Irish Film Institute -DARK HORSE

DARK HORSE

Director: DAGUR KARI

DENMARK-ICELAND • 2005 • SUBTITLED • BLACK AND WHITE • DOLBY DIGITAL STEREO • 105 MIN


THIS LATEST FILM FROM ICELANDIC FILM-MAKER DAGUR KARI—FOLLOWING HIS VERY SUCCESSFUL DEBUT WITH 2003’S NOI ALBINOI—REINFORCES THE DIRECTOR’S PROPENSITY FOR OFFBEAT HUMOUR, A LAIDBACK TONE, FUNNY DIALOGUE AND AN HONEST DESCRIPTION OF PEOPLE’S EMOTIONAL STATE OF MIND.
Bold, often hallucinatory black and white cinematography, carefully constructed otherworldly soundscapes and a cast of well drawn oddballs inhabiting an engaging slacker universe are some of many idiosyncratic charms of Dark Horse. Like Noi Albinoi, this innovative second feature focuses on a young man slightly at odds with the world around him. Daniel (Jakob Cedergren), a Copenhagen based graffiti artist, has relied on his indolent charms to see him through years of life outside the system. When he meets a girl and falls in love, he finds his anarchic attitude towards responsibility might not be what she’s really looking for.
Rarely seen without his headphones, and often lost in his own musical world (as in Noi Albinoi, Kari’s own band ‘slowblow’ contribute the soundtrack), Daniel embarks on a personal odyssey affecting and affected by those he encounters on the way. Kari intriguingly claims that his aim was to create a film which looked like Kieslowski directing an episode of Seinfeld.

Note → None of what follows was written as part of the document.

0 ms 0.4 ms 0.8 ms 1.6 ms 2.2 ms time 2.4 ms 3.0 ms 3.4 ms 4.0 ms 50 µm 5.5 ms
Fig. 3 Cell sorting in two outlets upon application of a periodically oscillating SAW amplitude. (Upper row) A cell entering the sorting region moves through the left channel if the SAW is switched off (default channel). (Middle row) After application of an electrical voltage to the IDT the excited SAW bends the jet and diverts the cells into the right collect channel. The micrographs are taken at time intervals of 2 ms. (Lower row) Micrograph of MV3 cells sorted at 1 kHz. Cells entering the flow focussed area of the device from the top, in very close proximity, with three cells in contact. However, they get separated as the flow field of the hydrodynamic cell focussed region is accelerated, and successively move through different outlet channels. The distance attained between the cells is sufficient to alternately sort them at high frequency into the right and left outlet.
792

As a French-born Icelander, the director can certainly claim an outsider’s perspective, and as such is well placed to probe the downbeat comedy inherent in Daniel’s world. ‘The movie is about people who don’t fit into society,’ Kari explains. ‘Either they create an alternative reality of their own, or strive to find it.’—Sarah Lutton.